Effects of long-term hydralazine treatment on myocardial structure and expression of myosin isogenes in cardiac pressure overload in rats

The long-term effects of an arterial vasodilator, hydralazine, on myocardial structure and cardiac myosin isogene expression in pressure overload in rats were investigated. Portan rats were subjected to pressure overload by partial abdominal aortic constriction in order to study the effects of a 4-week treatment with hydralazine (15 mg/kg p.o.) on hemodynamics, ventricular structure, and ventricular total RNA, DNA, protein and myosin isoform expression pattern in sham (SO) and pressure-overloaded (p.o.) rats.
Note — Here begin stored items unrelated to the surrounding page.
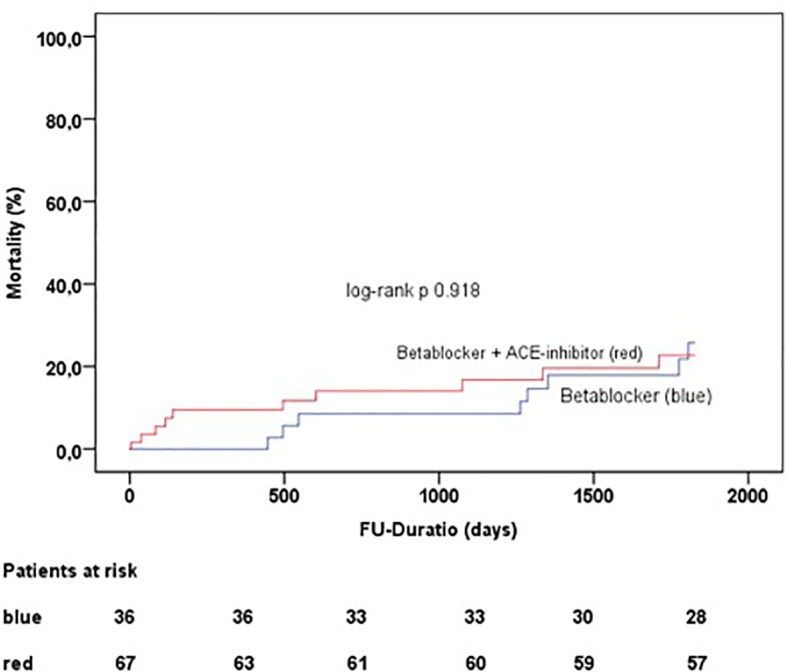
Follow-up duration and mortality in TTS patients treated with beta-blockers and angiotensin-converting-enzyme inhibitors and beta blocker single treatment.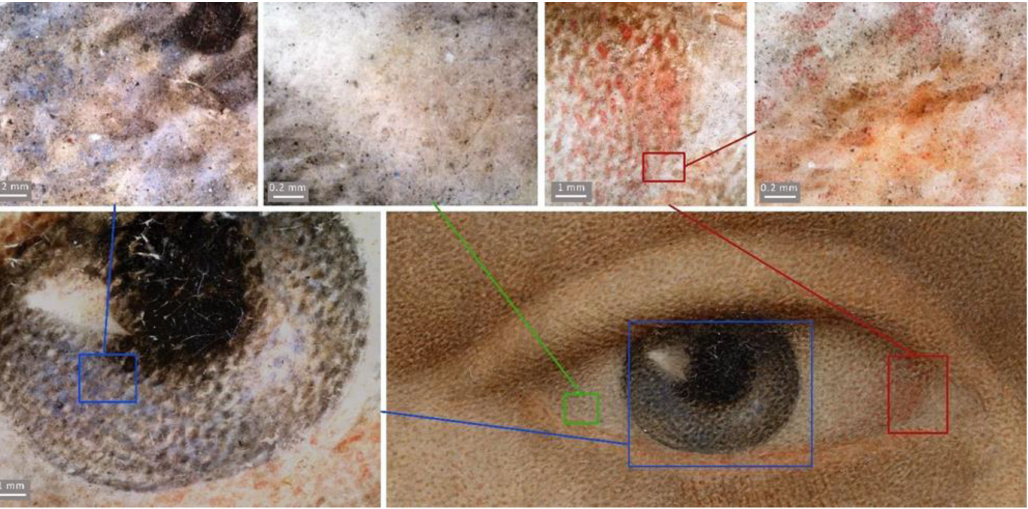
Figure 6. Detail of the right eye of Carlo Emanuele I: microscopic images at different magnifications (50 × and 220 ×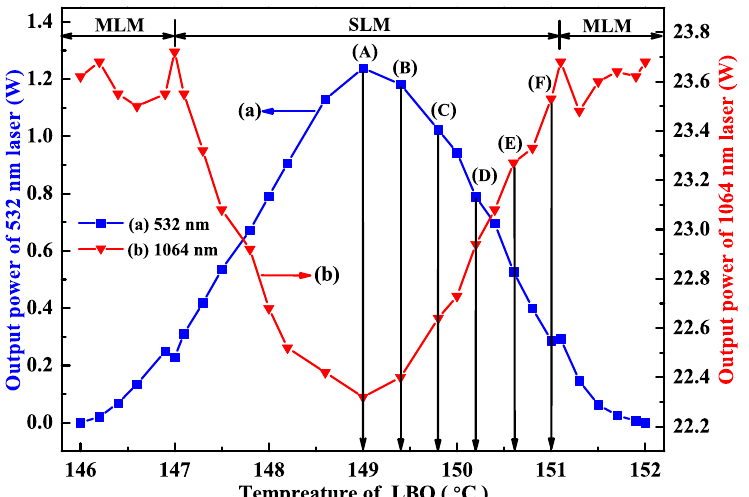
Figure 4. The output powers of the fundamental wave and second harmonic wave, respectively [23]. Reprinted with permission from [23] c (cid:13) Chinese Optics Letters.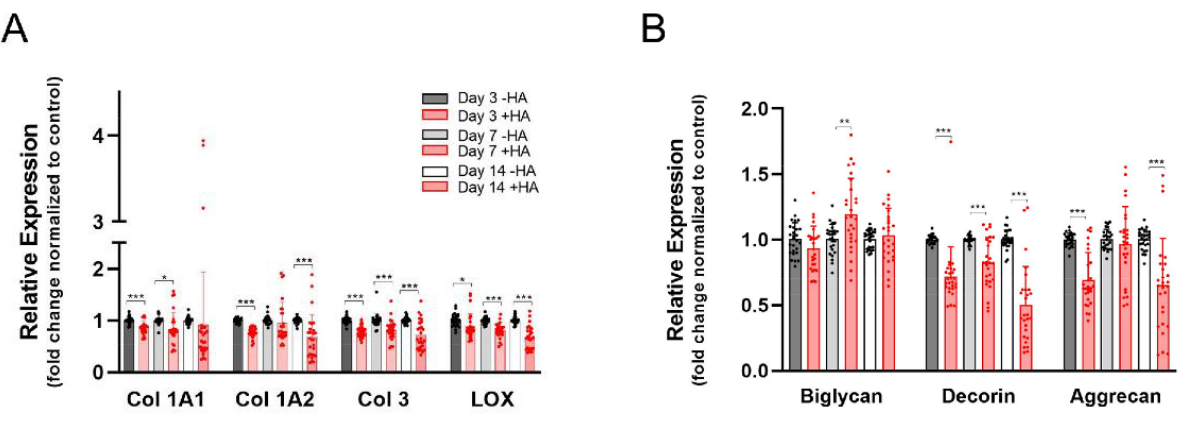
Figure 2. Extracellular matrix components collagen IA1 (Col IA1) , collagen IA2 (Col 1A2) and collagen 3 (Col 3) as well as lysyl oxidase (LOX) responsible for crosslinking collagen fibers ( A ). Proteoglycans occurring in tendon tissue; biglycan , decorin and aggrecan ( B ). Stars indicate pairwise comparison probability in Student’s t test, where HA was compared to the control: p < 0.05 (*), p < 0.01 (**) and p < 0.001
P.o. increased the mean arterial pressure (MAP) and systolic blood pressure (SBP) and resulted in increased ventricular weight, LV wall thickness, total RNA and protein content; however, total DNA remained unchanged. The expression of fetal isogene beta-myosin heavy chain (beta-MHC) was markedly enhanced, whereas alpha-MHC was reduced. Hydralazine (15 mg/kg p.o.) normalized MAP and SBP, but did not modulate the hypertrophic changes of pressure-overloaded myocardium. It did not prevent an increase in ventricular total RNA and protein content and antithetical expression of myosin isoforms. Overall growth rate of rats was unaffected by hydralazine treatment. These results suggest that hydralazine has no direct effect in preventing the progression of cardiac hypertrophy and expression of beta-MHC, in spite of lowering blood pressure in pressure-overloaded rats. Thus, it further reaffirms that factors other than hemodynamics may play a pivotal role in the development of cardiac hypertrophy and induction of fetal isogene expression.

Role of cardiac renin-angiotensin system in the development of pressure-overload left ventricular hypertrophy in rats with abdominal aortic constriction

Possible involvement of cardiac renin-angiotensin system (RAS) in pressure overload induced left ventricular hypertrophy (LVH) was investigated. Rats were subjected to abdominal aortic constriction (AAC) and examined the effects of 4 weeks treatments with an angiotensin converting enzyme (ACE) inhibitor, captopril and a vasodilator, hydralazine on haemodynamics and ventricular RNA, DNA, protein and myosin isoform pattern in sham and hypertrophied rats. AAC increased the mean arterial pressure (MAP) and systolic blood pressure (SBP), and resulted in increased left ventricle/body weight ratio, LV thickness, RNA and protein content, however total DNA was not changed. The expression of fetal isogene, beta-myosin heavy chain (beta-MHC), was markedly enhanced where as alpha-MHC was reduced. High-dose captopril (100 mg/kg p.o.,) significantly prevented the increase in haemodynamics, development of LVH, LV remodeling, increase in total protein, RNA and antithetical expression of myosin isoforms. Hydralazine (15 mg/kg p.o.,), did not modulate hypertrophic changes and low-dose captopril (1.5 mg/kg p.o.,) which has not produced any marked fall in MAP and SBP also modulated favourably the development of LVH and its biochemical markers. Thus, the prevention of the development of LVH and induction of beta-MHC by non-hypotensive doses of captopril may be related to the blockade of intracardiac production of angiotensin II rather than circulating system. These results suggest that cardiac RAS may play an important role in pressure overload induced LVH.